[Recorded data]
* * * * * * * * *

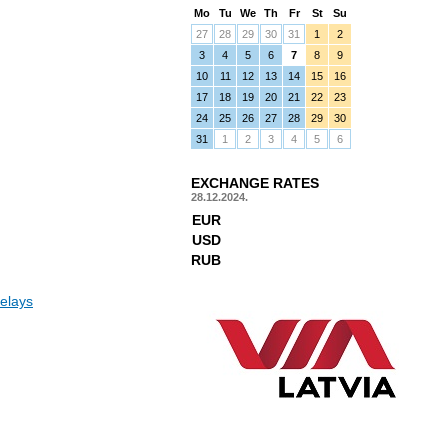
Mo
Tu
We
Th
Fr
St
Su
27
28
29
30
31
1
2
3
4
5
6
7
8
9
10
11
12
13
14
15
16
17
18
19
20
21
22
23
24
25
26
27
28
29
30
31
1
2
3
4
5
6
EXCHANGE RATES
28.12.2024.
EUR
USD
RUB
elays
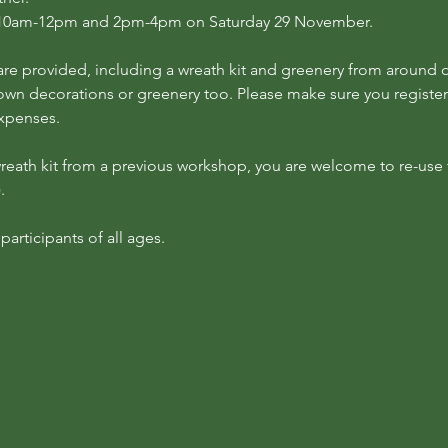
at 10am-12pm and 2pm-4pm on Saturday 29 November.
re provided, including a wreath kit and greenery from around ou
own decorations or greenery too. Please make sure you register 
expenses.
 wreath kit from a previous workshop, you are welcome to re-use th
.
articipants of all ages.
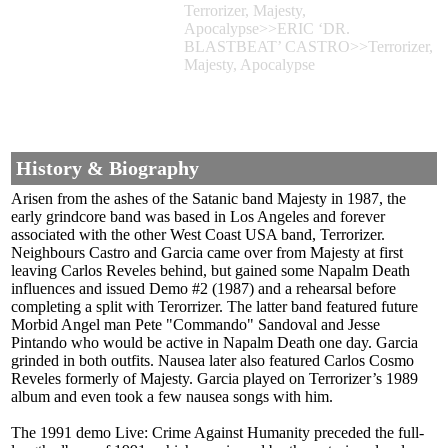
Terrorizer, Majesty,
Apocalypse>>ERIC ‘DR.
BLASTBEAT’ CASTRO>>Terrorizer,
Majesty, Apocalypse
History & Biography
Arisen from the ashes of the Satanic band Majesty in 1987, the
early grindcore band was based in Los Angeles and forever
associated with the other West Coast USA band, Terrorizer.
Neighbours Castro and Garcia came over from Majesty at first
leaving Carlos Reveles behind, but gained some Napalm Death
influences and issued Demo #2 (1987) and a rehearsal before
completing a split with Terorrizer. The latter band featured future
Morbid Angel man Pete "Commando" Sandoval and Jesse
Pintando who would be active in Napalm Death one day. Garcia
grinded in both outfits. Nausea later also featured Carlos Cosmo
Reveles formerly of Majesty. Garcia played on Terrorizer’s 1989
album and even took a few nausea songs with him.
The 1991 demo Live: Crime Against Humanity preceded the full-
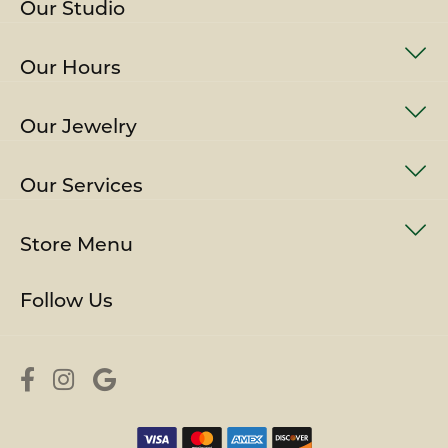
Our Studio
Our Hours
Our Jewelry
Our Services
Store Menu
Follow Us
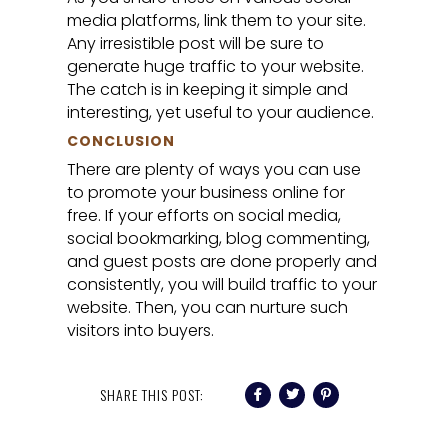
media platforms, link them to your site.
Any irresistible post will be sure to
generate huge traffic to your website.
The catch is in keeping it simple and
interesting, yet useful to your audience.
CONCLUSION
There are plenty of ways you can use
to promote your business online for
free. If your efforts on social media,
social bookmarking, blog commenting,
and guest posts are done properly and
consistently, you will build traffic to your
website. Then, you can nurture such
visitors into buyers.
SHARE THIS POST:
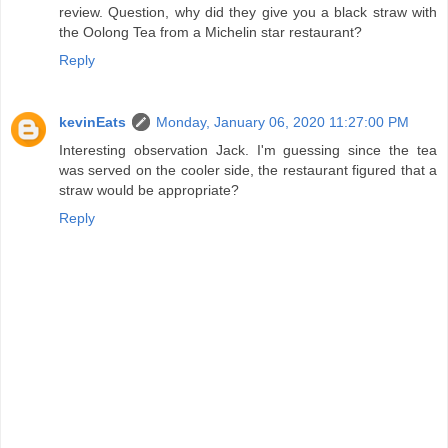
review. Question, why did they give you a black straw with
the Oolong Tea from a Michelin star restaurant?
Reply
kevinEats
Monday, January 06, 2020 11:27:00 PM
Interesting observation Jack. I'm guessing since the tea
was served on the cooler side, the restaurant figured that a
straw would be appropriate?
Reply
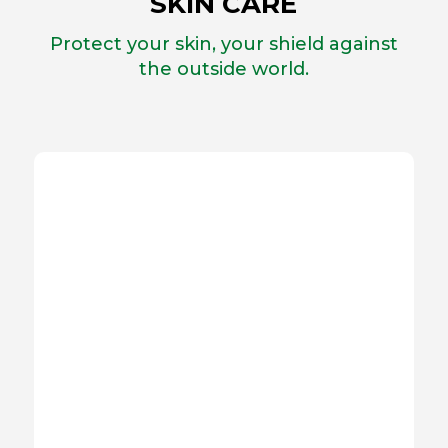
SKIN CARE
Protect your skin, your shield against
the outside world.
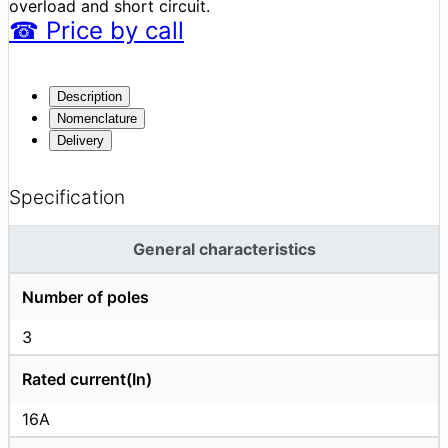
overload and short circuit.
☎
Price
by call
Description
Nomenclature
Delivery
Specification
General characteristics
Number of poles
3
Rated current(In)
16A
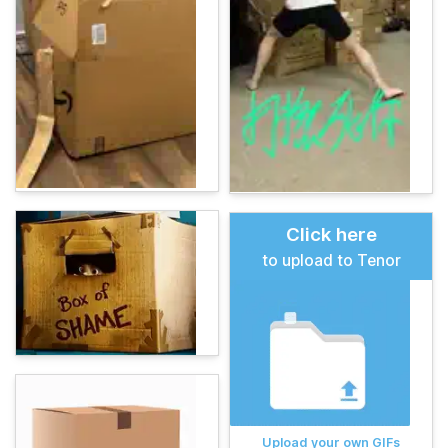
Click here
to upload to Tenor
Upload your own GIFs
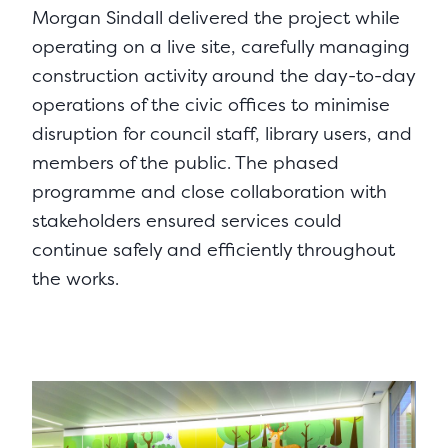
Morgan Sindall delivered the project while
operating on a live site, carefully managing
construction activity around the day-to-day
operations of the civic offices to minimise
disruption for council staff, library users, and
members of the public. The phased
programme and close collaboration with
stakeholders ensured services could
continue safely and efficiently throughout
the works.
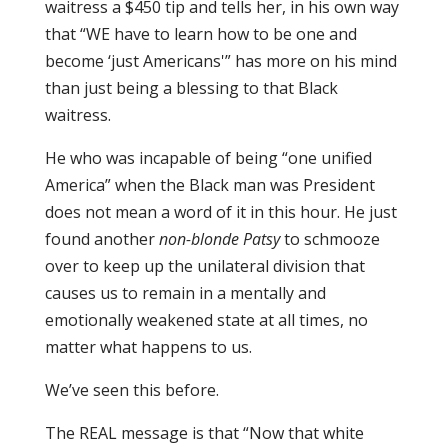
waitress a $450 tip and tells her, in his own way
that “WE have to learn how to be one and
become ‘just Americans'” has more on his mind
than just being a blessing to that Black
waitress.
He who was incapable of being “one unified
America” when the Black man was President
does not mean a word of it in this hour. He just
found another
non-blonde Patsy
to schmooze
over to keep up the unilateral division that
causes us to remain in a mentally and
emotionally weakened state at all times, no
matter what happens to us.
We’ve seen this before.
The REAL message is that “Now that white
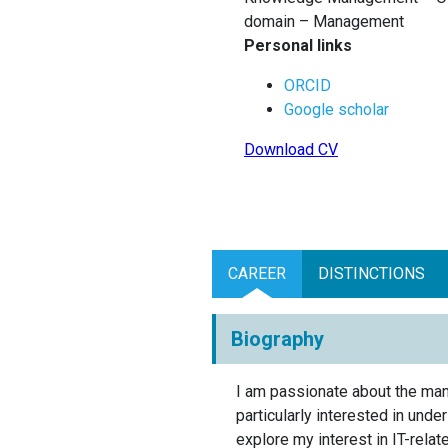
domain – Management
Personal links
ORCID
Google scholar
Download CV
CAREER
DISTINCTIONS
Biography
I am passionate about the mana
particularly interested in und
explore my interest in IT-rela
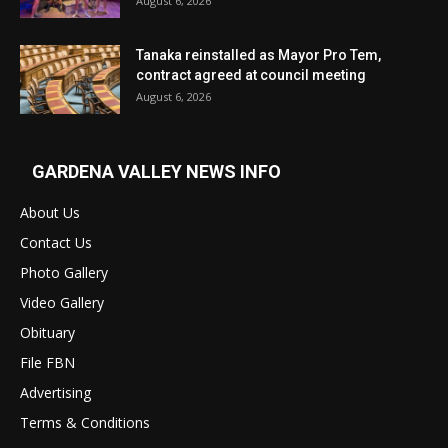
August 6, 2026
Tanaka reinstalled as Mayor Pro Tem,
contract agreed at council meeting
August 6, 2026
GARDENA VALLEY NEWS INFO
About Us
Contact Us
Photo Gallery
Video Gallery
Obituary
File FBN
Advertising
Terms & Conditions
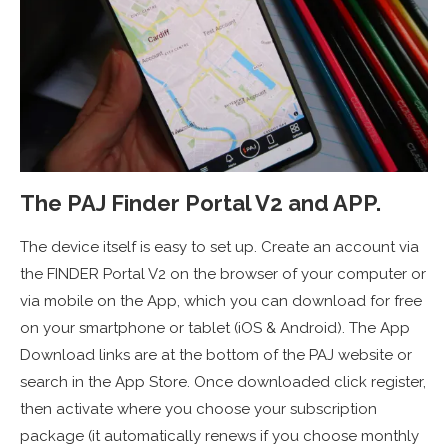
The PAJ Finder Portal V2 and APP.
The device itself is easy to set up. Create an account via
the FINDER Portal V2 on the browser of your computer or
via mobile on the App, which you can download for free
on your smartphone or tablet (iOS & Android). The App
Download links are at the bottom of the PAJ website or
search in the App Store. Once downloaded click register,
then activate where you choose your subscription
package (it automatically renews if you choose monthly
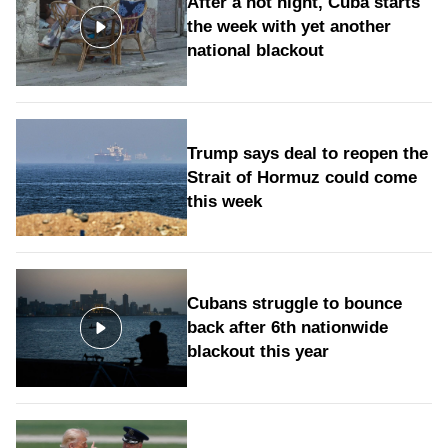
After a hot night, Cuba starts
the week with yet another
national blackout
Trump says deal to reopen the
Strait of Hormuz could come
this week
Cubans struggle to bounce
back after 6th nationwide
blackout this year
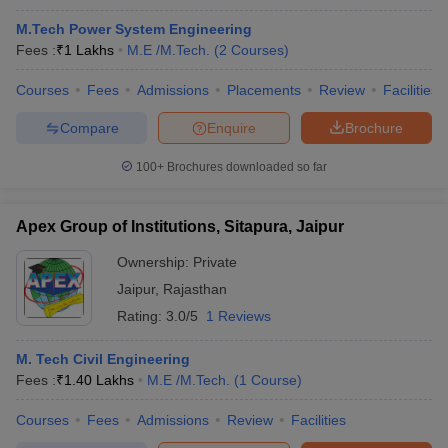
M.Tech Power System Engineering
Fees :
₹
1 Lakhs
M.E /M.Tech.
(
2
Courses
)
Courses
Fees
Admissions
Placements
Review
Facilities
Compare
Enquire
Brochure
100+
Brochures downloaded so far
Apex Group of Institutions, Sitapura, Jaipur
Ownership:
Private
Jaipur
,
Rajasthan
Rating:
3.0/5
1 Reviews
M. Tech Civil Engineering
Fees :
₹
1.40 Lakhs
M.E /M.Tech.
(
1
Course
)
Courses
Fees
Admissions
Review
Facilities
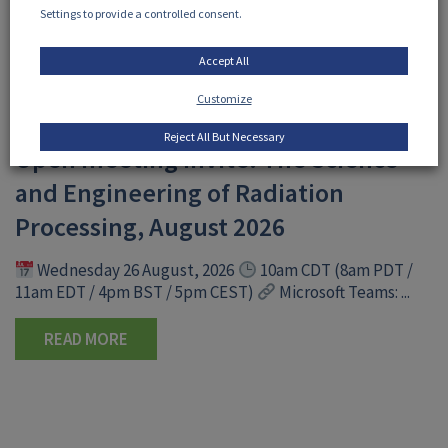
Settings to provide a controlled consent.
Accept All
Customize
30 July, 2026
Reject All But Necessary
Open meeting invite: The Science
and Engineering of Radiation
Processing, August 2026
Wednesday 26 August, 2026
10am CDT (8am PDT /
11am EDT / 4pm BST / 5pm CEST)
Microsoft Teams: ...
READ MORE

* * * * * * * * *

» **JOB ITEM**:
Please arrange the text read from all the items as a numbered list, one line per entry, with blank lines omitted. Leave the pictures out of your answer.

» **EXERCISE OUTPUT**:
1. Mo
2. Tu
3. We
4. Th
5. Fr
6. St
7. Su
8. 27
9. 28
10. 29
11. 30
12. 31
13. 1
14. 2
15. 3
16. 4
17. 5
18. 6
19. 7
20. 8
21. 9
22. 10
23. 11
24. 12
25. 13
26. 14
27. 15
28. 16
29. 17
30. 18
31. 19
32. 20
33. 21
34. 22
35. 23
36. 24
37. 25
38. 26
39. 27
40. 28
41. 29
42. 30
43. 31
44. 1
45. 2
46. 3
47. 4
48. 5
49. 6
50. EXCHANGE RATES
51. 28.12.2024.
52. EUR
53. USD
54. RUB
55. elays
56. at 10am-12pm and 2pm-4pm on Saturday 29 November.
57. re provided, including a wreath kit and greenery from around ou
58. own decorations or greenery too. Please make sure you register 
59. expenses.
60.  wreath kit from a previous workshop, you are welcome to re-use th
61. .
62. articipants of all ages.
63. Terrorizer, Majesty,
64. Apocalypse>>ERIC ‘DR.
65. BLASTBEAT’ CASTRO>>Terrorizer,
66. Majesty, Apocalypse
67. History & Biography
68. Arisen from the ashes of the Satanic band Majesty in 1987, the
69. early grindcore band was based in Los Angeles and forever
70. associated with the other West Coast USA band, Terrorizer.
71. Neighbours Castro and Garcia came over from Majesty at first
72. leaving Carlos Reveles behind, but gained some Napalm Death
73. influences and issued Demo #2 (1987) and a rehearsal before
74. completing a split with Terorrizer. The latter band featured future
75. Morbid Angel man Pete "Commando" Sandoval and Jesse
76. Pintando who would be active in Napalm Death one day. Garcia
77. grinded in both outfits. Nausea later also featured Carlos Cosmo
78. Reveles formerly of Majesty. Garcia played on Terrorizer’s 1989
79. album and even took a few nausea songs with him.
80. The 1991 demo Live: Crime Against Humanity preceded the full-
81. Our Studio
82. Our Hours
83. Our Jewelry
84. Our Services
85. Store Menu
86. Follow Us
87. media platforms, link them to your site.
88. Any irresistible post will be sure to
89. generate huge traffic to your website.
90. The catch is in keeping it simple and
91. interesting, yet useful to your audience.
92. CONCLUSION
93. There are plenty of ways you can use
94. to promote your business online for
95. free. If your efforts on social media,
96. social bookmarking, blog commenting,
97. and guest posts are done properly and
98. consistently, you will build traffic to your
99. website. Then, you can nurture such
100. visitors into buyers.
101. SHARE THIS POST:
102. review. Question, why did they give you a black straw with
103. the Oolong Tea from a Michelin star restaurant?
104. Reply
105. kevinEats
106. Monday, January 06, 2020 11:27:00 PM
107. Interesting observation Jack. I'm guessing since the tea
108. was served on the cooler side, the restaurant figured that a
109. straw would be appropriate?
110. Reply
111. SKIN CARE
112. Protect your skin, your shield against
113. the outside world.
114. overload and short circuit.
115. ☎
116. Price
117. by call
118. Description
119. Nomenclature
120. Delivery
121. Specification
122. General characteristics
123. Number of poles
124. 3
125. Rated current(In)
126. 16A
127. Click here
128. to upload to Tenor
129. Upload your own GIFs
130. Morgan Sindall delivered the project while
131. operating on a live site, carefully managing
132. construction activity around the day-to-day
133. operations of the civic offices to minimise
134. disruption for council staff, library users, and
135. members of the public. The phased
136. programme and close collaboration with
137. stakeholders ensured services could
138. continue safely and efficiently throughout
139. the works.
140. waitress a $450 tip and tells her, in his own way
141. that “WE have to learn how to be one and
142. become ‘just Americans'” has more on his mind
143. than just being a blessing to that Black
144. waitress.
145. He who was incapable of being “one unified
146. America” when the Black man was President
147. does not mean a word of it in this hour. He just
148. found another
149. non-blonde Patsy
150. to schmooze
151. over to keep up the unilateral division that
152. causes us to remain in a mentally and
153. emotionally weakened state at all times, no
154. matter what happens to us.
155. We’ve seen this before.
156. The REAL message is that “Now that white
157. domain – Management
158. Personal links
159. ORCID
160. Google scholar
161. Download CV
162. CAREER
163. DISTINCTIONS
164. Biography
165. I am passionate about the mana
166. particularly interested in und
167. explore my interest in IT-rela
168. August 6, 2026
169. Tanaka reinstalled as Mayor Pro Tem,
170. contract agreed at council meeting
171. August 6, 2026
172. GARDENA VALLEY NEWS INFO
173. About Us
174. Contact Us
175. Photo Gallery
176. Video Gallery
177. Obituary
178. File FBN
179. Advertising
180. Terms & Conditions
181. The PAJ Finder Portal V2 and APP.
182. The device itself is easy to set up. Create an account via
183. the FINDER Portal V2 on the browser of your computer or
184. via mobile on the App, which you can download for free
185. on your smartphone or tablet (iOS & Android). The App
186. Download links are at the bottom of the PAJ website or
187. search in the App Store. Once downloaded click register,
188. then activate where you choose your subscription
189. package (it automatically renews if you choose monthly
190. After a hot night, Cuba starts
191. the week with yet another
192. national blackout
193. Trump says deal to reopen the
194. Strait of Hormuz could come
195. this week
196. Cubans struggle to bounce
197. back after 6th nationwide
198. blackout this year
199. M.Tech Power System Engineering
200. Fees :
201. ₹
202. 1 Lakhs
203. M.E /M.Tech.
204. (
205. 2
206. Courses
207. )
208. Courses
209. Fees
210. Admissions
211. Placements
212. Review
213. Facilities
214. Compare
215. Enquire
216. Brochure
217. 100+
218. Brochures downloaded so far
219. Apex Group of Institutions, Sitapura, Jaipur
220. Ownership:
221. Private
222. Jaipur
223. ,
224. Rajasthan
225. Rating:
226. 3.0/5
227. 1 Reviews
228. M. Tech Civil Engineering
229. Fees :
230. ₹
231. 1.40 Lakhs
232. M.E /M.Tech.
233. (
234. 1
235. Course
236. )
237. Courses
238. Fees
239. Admissions
240. Review
241. Facilities
242. Settings to provide a controlled consent.
243. Accept All
244. Customize
245. 30 July, 2026
246. Reject All But Necessary
247. Open meeting invite: The Science
248. and Engineering of Radiation
249. Processing, August 2026
250. Wednesday 26 August, 2026
251. 10am CDT (8am PDT /
252. 11am EDT / 4pm BST / 5pm CEST)
253. Microsoft Teams: ...
254. READ MORE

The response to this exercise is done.